At the time, some environmental groups said those measures fell short, calling them "Band-Aid" solutions to a deeper problem. Ecojustice argued that while the measures were part of the Liberal government's mandate to rebuild public trust in the environmental assessment process, they were only a small step toward healing "the trauma of the Harper government's environmental law rollbacks.”

Hazell said that additional interim measures are necessary to restore trust in federal environmental assessments, since it will take a relatively long time to bring new legislation into force. But until changes recommended by the environmental assessment's review panel are implemented, the CEAA said project reviews will be guided by the interim measures announced in at the beginning of 2016.

Among MacLean's biggest asks for new environmental assessment legislation is the greater integration of assessment and sustainability.
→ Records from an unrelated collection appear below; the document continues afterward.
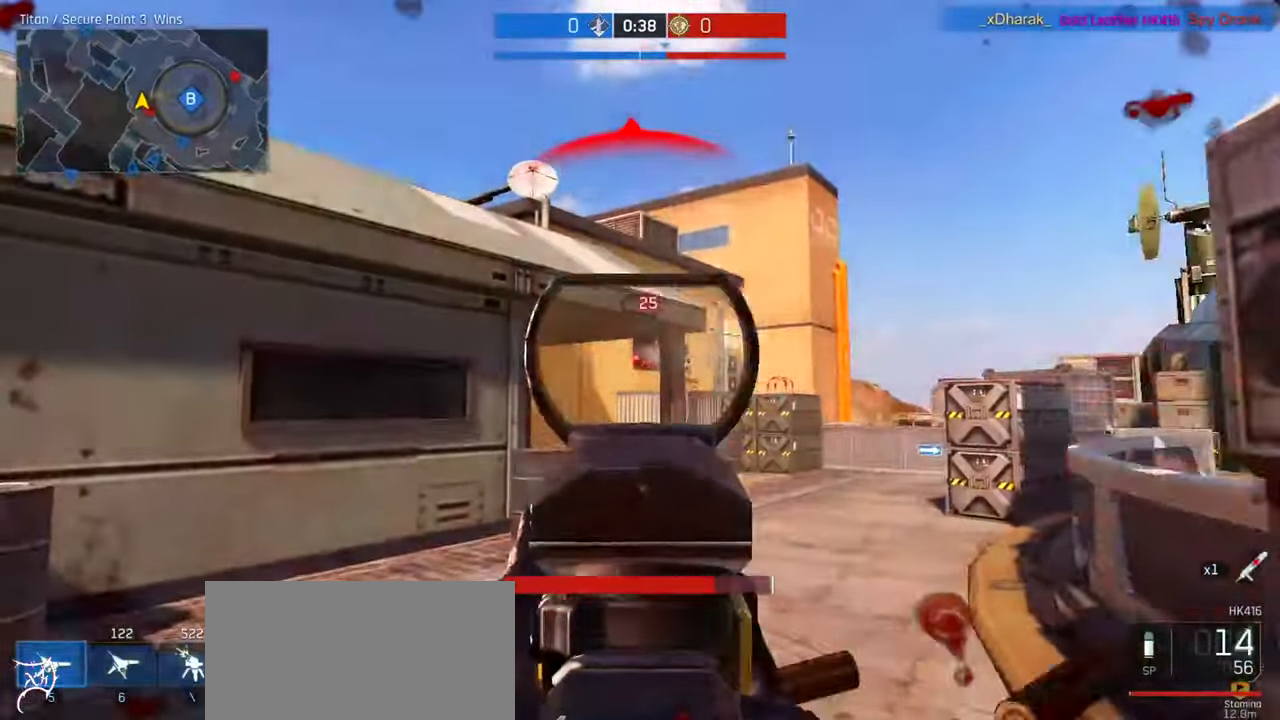
{"keys": ["d"], "mouse": ["left", "right"], "events": [[234, "d", "down"], [267, "a", "up"]]}
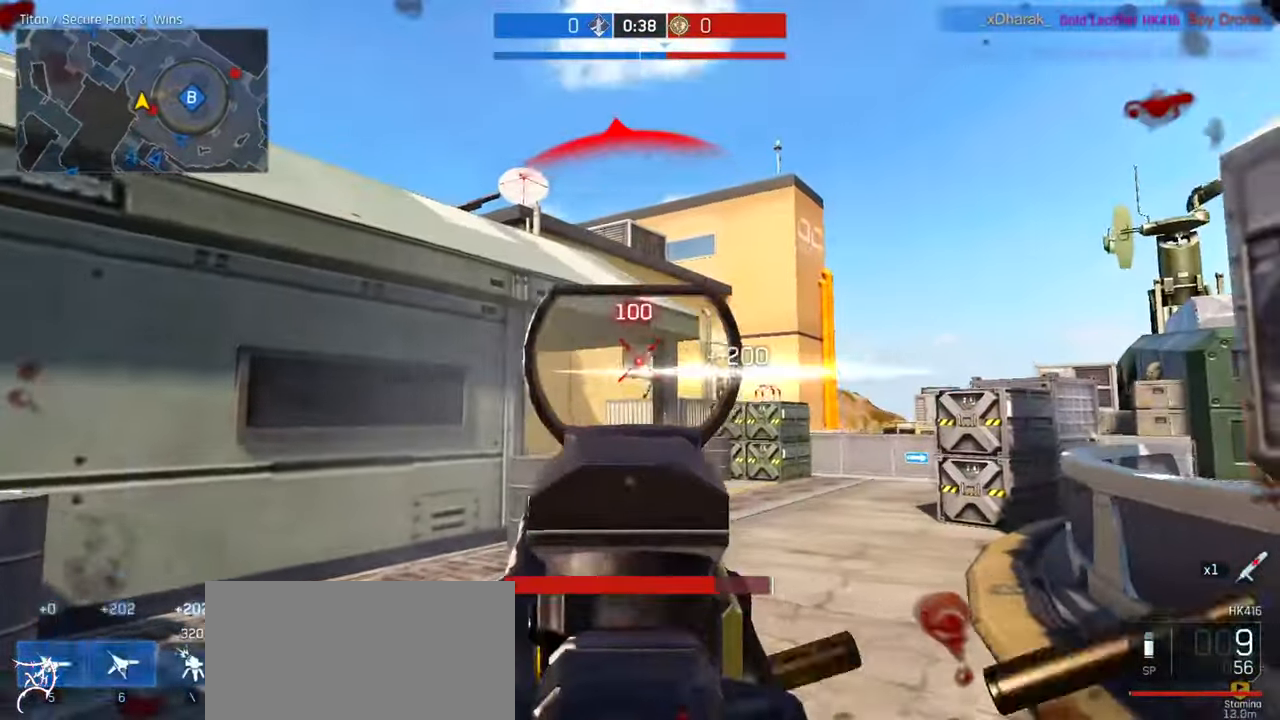
{"keys": ["d"], "mouse": ["left", "right"], "events": [[67, "a", "down"], [100, "d", "up"], [500, "a", "up"], [500, "d", "down"]]}
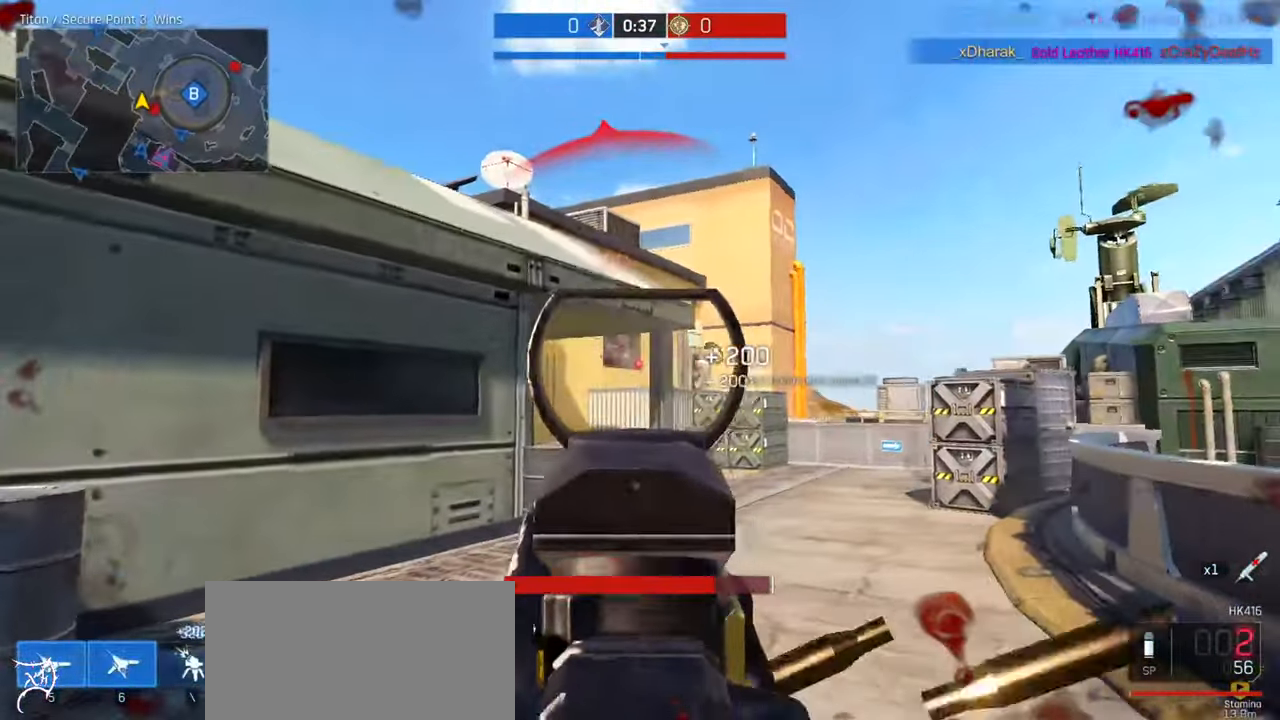
{"keys": ["d"], "mouse": ["left", "right"], "events": [[34, "mouse_left", "up"], [167, "mouse_left", "down"]]}
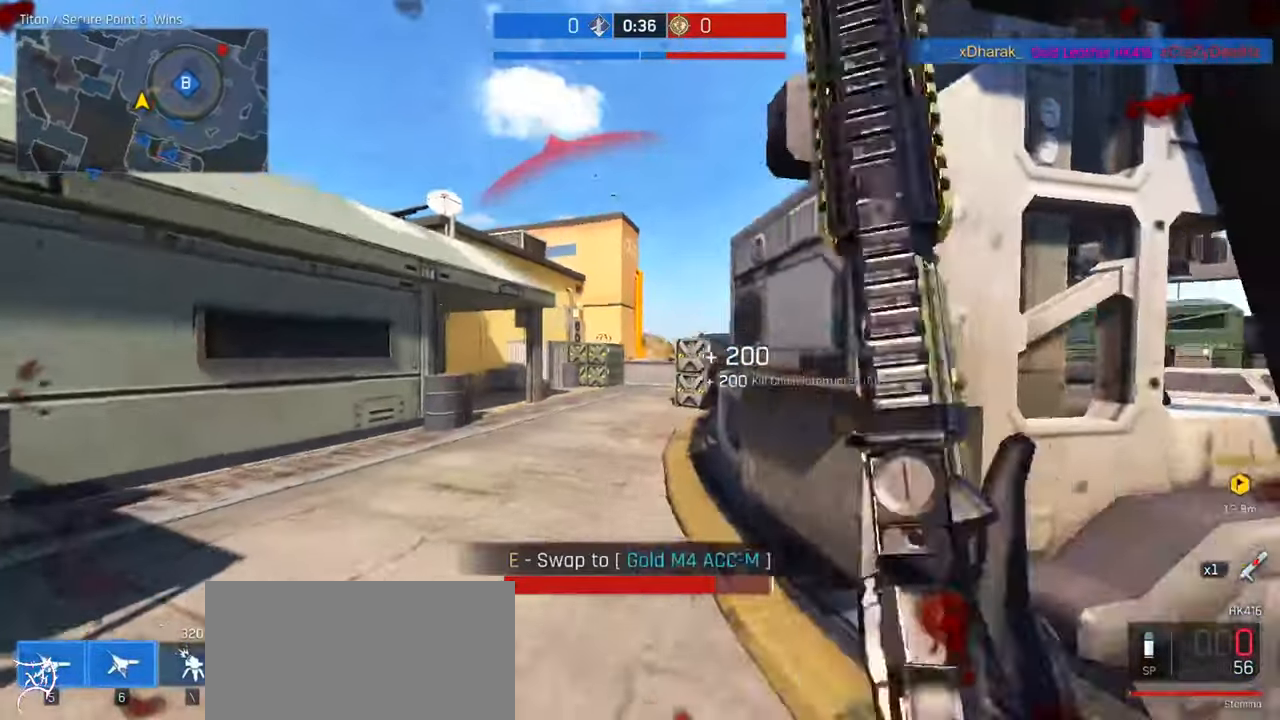
{"keys": ["d", "w"], "mouse": [], "events": [[67, "w", "down"], [100, "mouse_left", "up"], [134, "d", "up"], [134, "mouse_right", "up"], [466, "d", "down"]]}
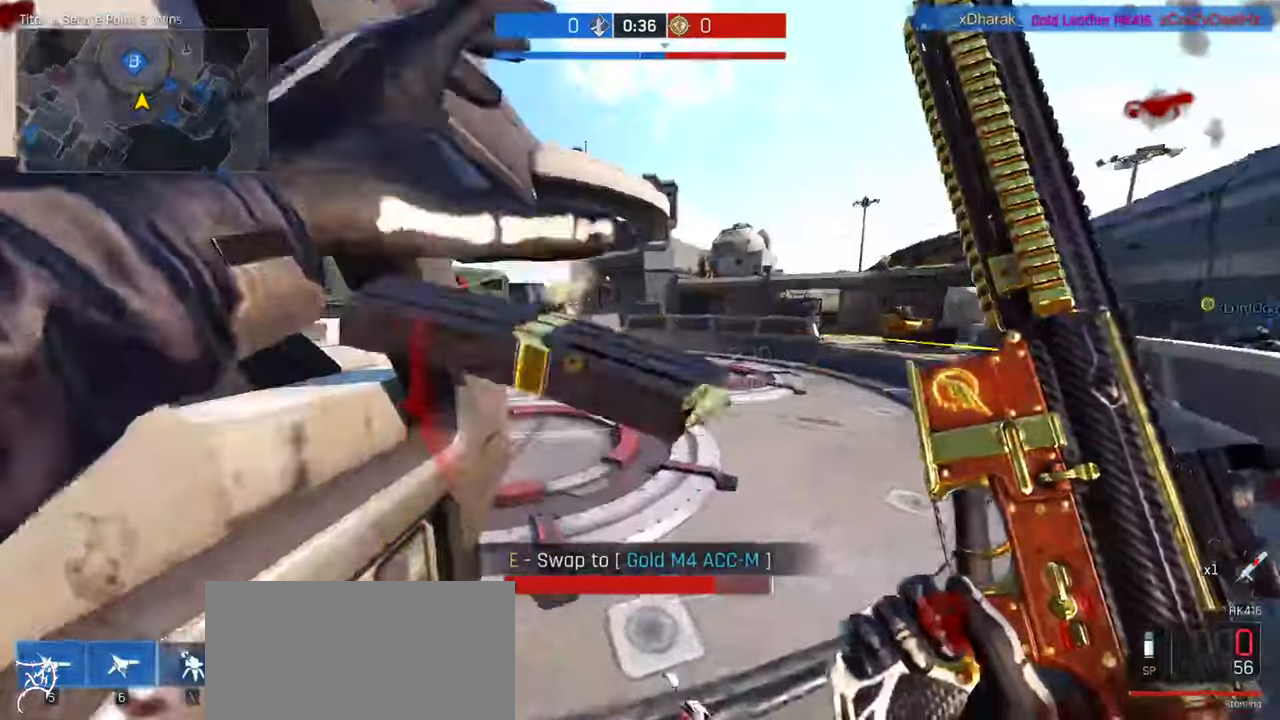
{"keys": ["a"], "mouse": [], "events": [[100, "w", "up"], [333, "a", "down"], [333, "s", "down"], [366, "d", "up"], [400, "s", "up"]]}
He said this may be Canada's once-in-a-generation chance to get this legislation right, but that many environmentalists are concerned the government won't make the necessary changes.

“The landscape has changed, and the urgency and severity around climate change has changed," he explained. "This is the opportunity to put a regime in place that does more than make bad projects a little less bad through mitigating their biophysical impacts, and instead really takes a hard look and see whether or not projects should actually proceed and only give them permission if they’re actually making a net contribution to sustainability.

"The interim measures announced by the government in January don’t come even remotely close to doing that.”